▶ What you are asked to do
If pictures appear in the lines below, skip them and copy exactly the lines from the one containing "43. Wolfe, Journals, p. 88." through the one containing "2010. In total, across", and nothing else.

[Page-level text extractions]
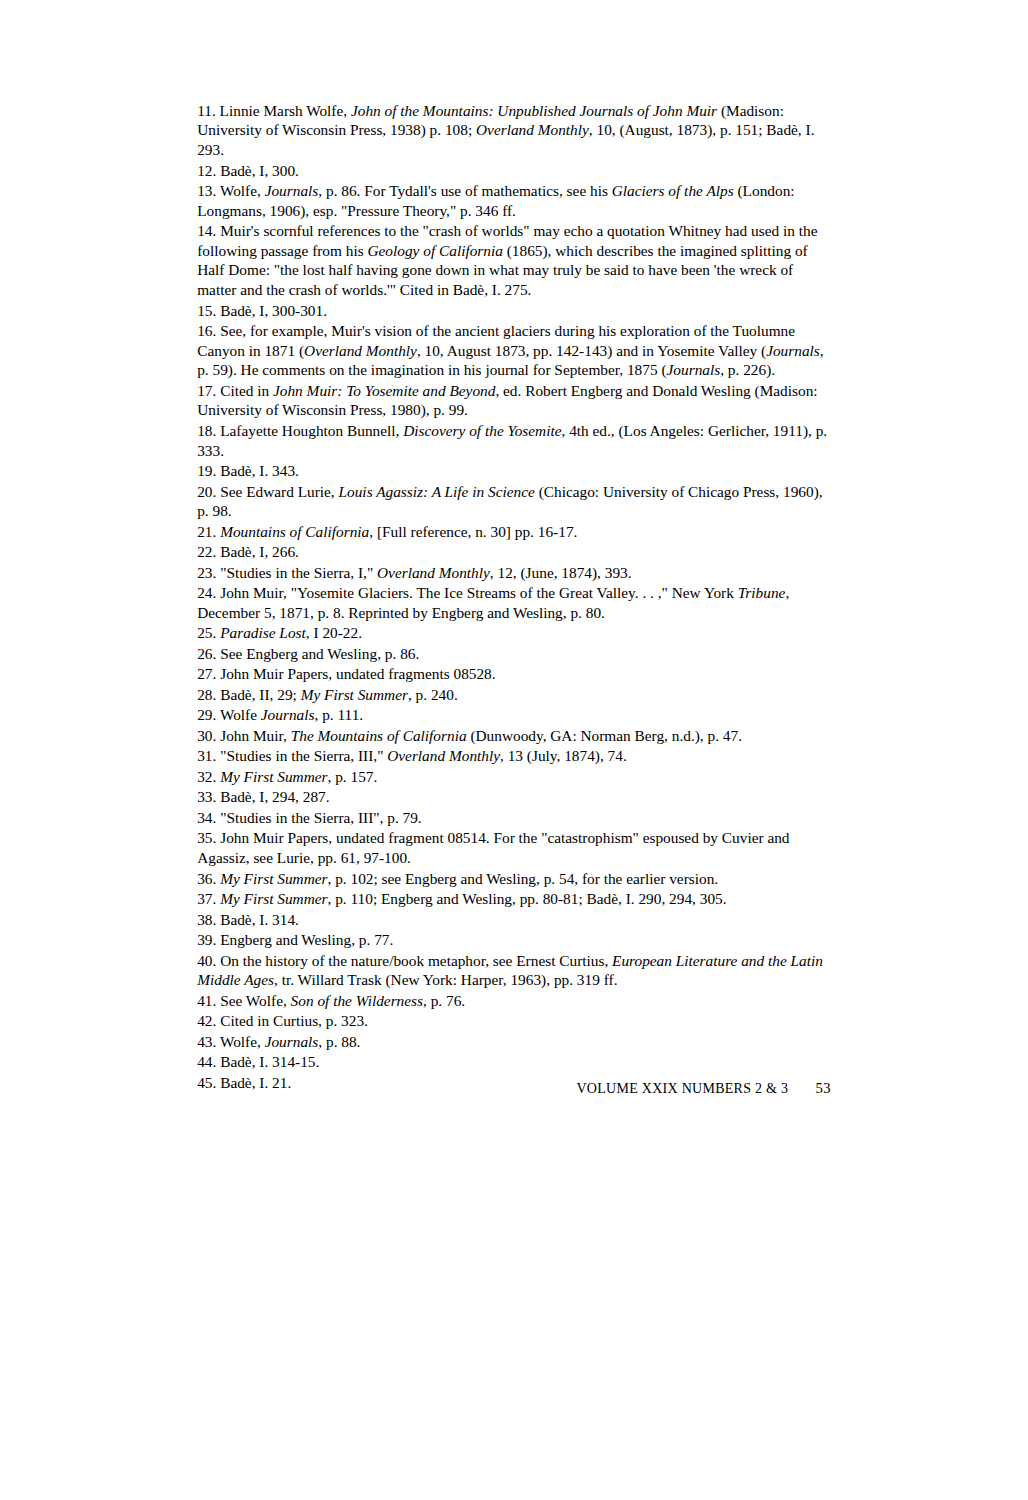11. Linnie Marsh Wolfe, John of the Mountains: Unpublished Journals of John Muir (Madison: University of Wisconsin Press, 1938) p. 108; Overland Monthly, 10, (August, 1873), p. 151; Badè, I. 293.
12. Badè, I, 300.
13. Wolfe, Journals, p. 86. For Tydall's use of mathematics, see his Glaciers of the Alps (London: Longmans, 1906), esp. "Pressure Theory," p. 346 ff.
14. Muir's scornful references to the "crash of worlds" may echo a quotation Whitney had used in the following passage from his Geology of California (1865), which describes the imagined splitting of Half Dome: "the lost half having gone down in what may truly be said to have been 'the wreck of matter and the crash of worlds.'" Cited in Badè, I. 275.
15. Badè, I, 300-301.
16. See, for example, Muir's vision of the ancient glaciers during his exploration of the Tuolumne Canyon in 1871 (Overland Monthly, 10, August 1873, pp. 142-143) and in Yosemite Valley (Journals, p. 59). He comments on the imagination in his journal for September, 1875 (Journals, p. 226).
17. Cited in John Muir: To Yosemite and Beyond, ed. Robert Engberg and Donald Wesling (Madison: University of Wisconsin Press, 1980), p. 99.
18. Lafayette Houghton Bunnell, Discovery of the Yosemite, 4th ed., (Los Angeles: Gerlicher, 1911), p. 333.
19. Badè, I. 343.
20. See Edward Lurie, Louis Agassiz: A Life in Science (Chicago: University of Chicago Press, 1960), p. 98.
21. Mountains of California, [Full reference, n. 30] pp. 16-17.
22. Badè, I, 266.
23. "Studies in the Sierra, I," Overland Monthly, 12, (June, 1874), 393.
24. John Muir, "Yosemite Glaciers. The Ice Streams of the Great Valley. . . ," New York Tribune, December 5, 1871, p. 8. Reprinted by Engberg and Wesling, p. 80.
25. Paradise Lost, I 20-22.
26. See Engberg and Wesling, p. 86.
27. John Muir Papers, undated fragments 08528.
28. Badè, II, 29; My First Summer, p. 240.
29. Wolfe Journals, p. 111.
30. John Muir, The Mountains of California (Dunwoody, GA: Norman Berg, n.d.), p. 47.
31. "Studies in the Sierra, III," Overland Monthly, 13 (July, 1874), 74.
32. My First Summer, p. 157.
33. Badè, I, 294, 287.
34. "Studies in the Sierra, III", p. 79.
35. John Muir Papers, undated fragment 08514. For the "catastrophism" espoused by Cuvier and Agassiz, see Lurie, pp. 61, 97-100.
36. My First Summer, p. 102; see Engberg and Wesling, p. 54, for the earlier version.
37. My First Summer, p. 110; Engberg and Wesling, pp. 80-81; Badè, I. 290, 294, 305.
38. Badè, I. 314.
39. Engberg and Wesling, p. 77.
40. On the history of the nature/book metaphor, see Ernest Curtius, European Literature and the Latin Middle Ages, tr. Willard Trask (New York: Harper, 1963), pp. 319 ff.
41. See Wolfe, Son of the Wilderness, p. 76.
42. Cited in Curtius, p. 323.
43. Wolfe, Journals, p. 88.
44. Badè, I. 314-15.
45. Badè, I. 21.
VOLUME XXIX NUMBERS 2 & 3 53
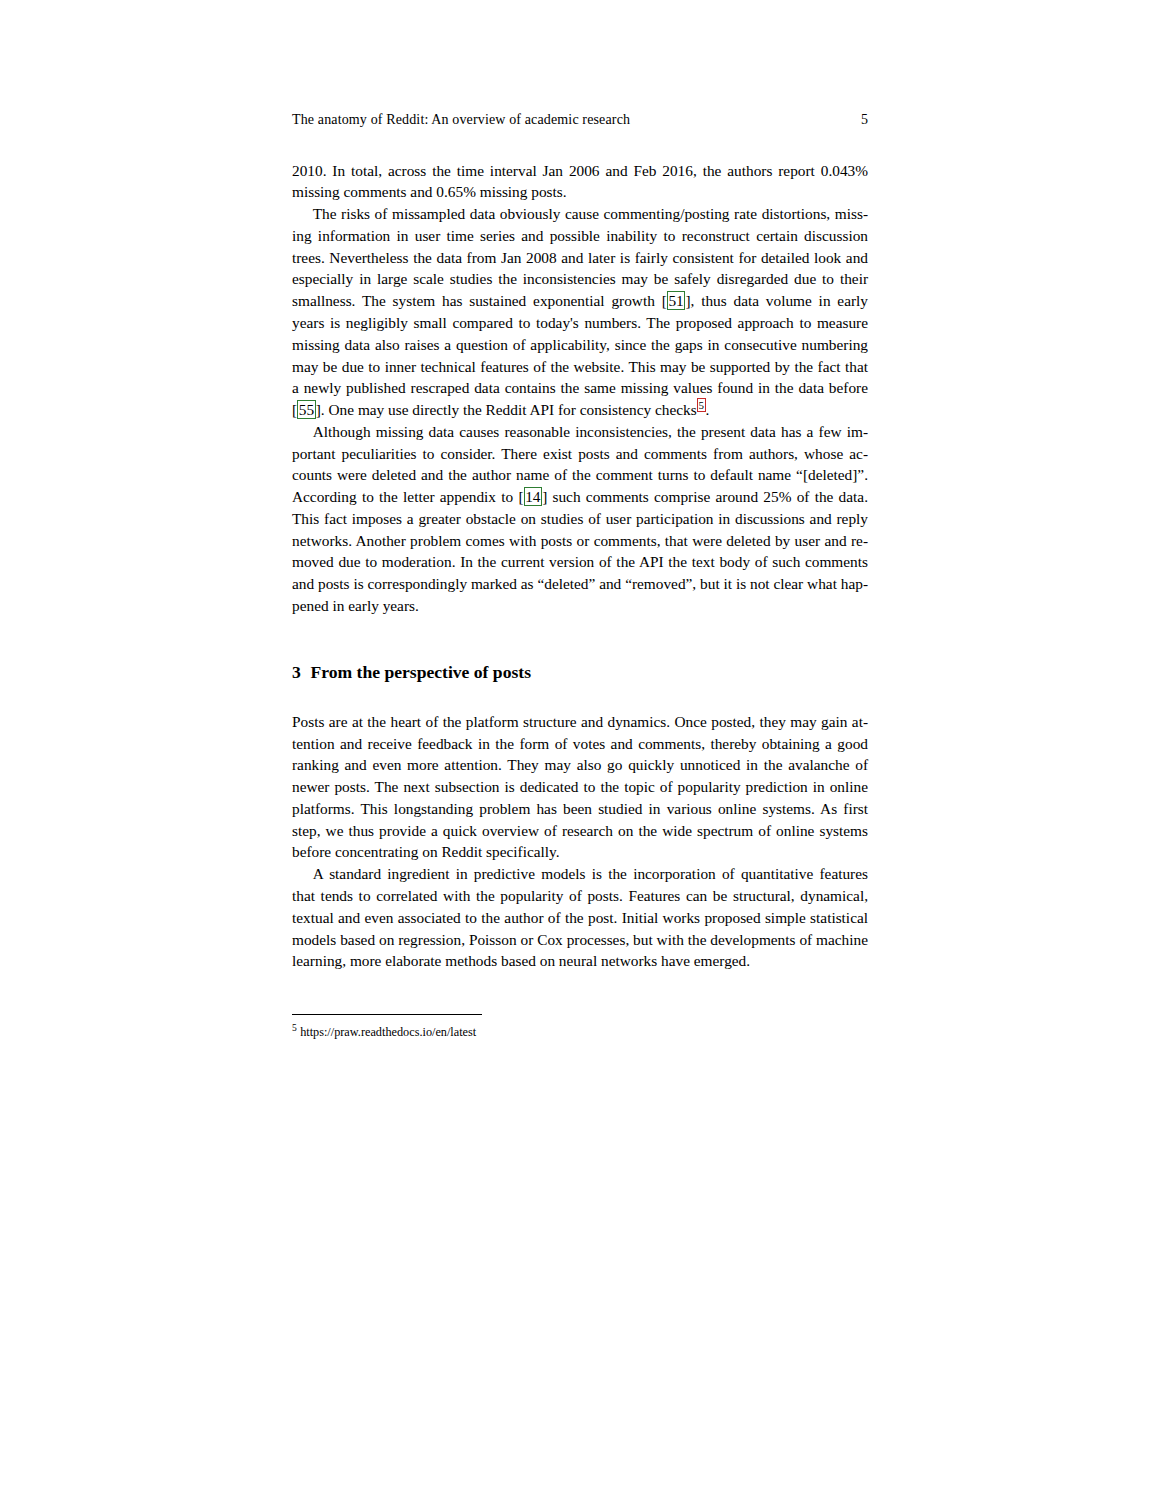The anatomy of Reddit: An overview of academic research 5
2010. In total, across the time interval Jan 2006 and Feb 2016, the authors report 0.043% missing comments and 0.65% missing posts.
The risks of missampled data obviously cause commenting/posting rate distortions, missing information in user time series and possible inability to reconstruct certain discussion trees. Nevertheless the data from Jan 2008 and later is fairly consistent for detailed look and especially in large scale studies the inconsistencies may be safely disregarded due to their smallness. The system has sustained exponential growth [51], thus data volume in early years is negligibly small compared to today's numbers. The proposed approach to measure missing data also raises a question of applicability, since the gaps in consecutive numbering may be due to inner technical features of the website. This may be supported by the fact that a newly published rescraped data contains the same missing values found in the data before [55]. One may use directly the Reddit API for consistency checks5.
Although missing data causes reasonable inconsistencies, the present data has a few important peculiarities to consider. There exist posts and comments from authors, whose accounts were deleted and the author name of the comment turns to default name “[deleted]”. According to the letter appendix to [14] such comments comprise around 25% of the data. This fact imposes a greater obstacle on studies of user participation in discussions and reply networks. Another problem comes with posts or comments, that were deleted by user and removed due to moderation. In the current version of the API the text body of such comments and posts is correspondingly marked as “deleted” and “removed”, but it is not clear what happened in early years.
3 From the perspective of posts
Posts are at the heart of the platform structure and dynamics. Once posted, they may gain attention and receive feedback in the form of votes and comments, thereby obtaining a good ranking and even more attention. They may also go quickly unnoticed in the avalanche of newer posts. The next subsection is dedicated to the topic of popularity prediction in online platforms. This longstanding problem has been studied in various online systems. As first step, we thus provide a quick overview of research on the wide spectrum of online systems before concentrating on Reddit specifically.
A standard ingredient in predictive models is the incorporation of quantitative features that tends to correlated with the popularity of posts. Features can be structural, dynamical, textual and even associated to the author of the post. Initial works proposed simple statistical models based on regression, Poisson or Cox processes, but with the developments of machine learning, more elaborate methods based on neural networks have emerged.
5https://praw.readthedocs.io/en/latest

▶ Output below
43. Wolfe, Journals, p. 88.
44. Badè, I. 314-15.
45. Badè, I. 21.
VOLUME XXIX NUMBERS 2 & 3 53
The anatomy of Reddit: An overview of academic research 5
2010. In total, across the time interval Jan 2006 and Feb 2016, the authors report 0.043% missing comments and 0.65% missing posts.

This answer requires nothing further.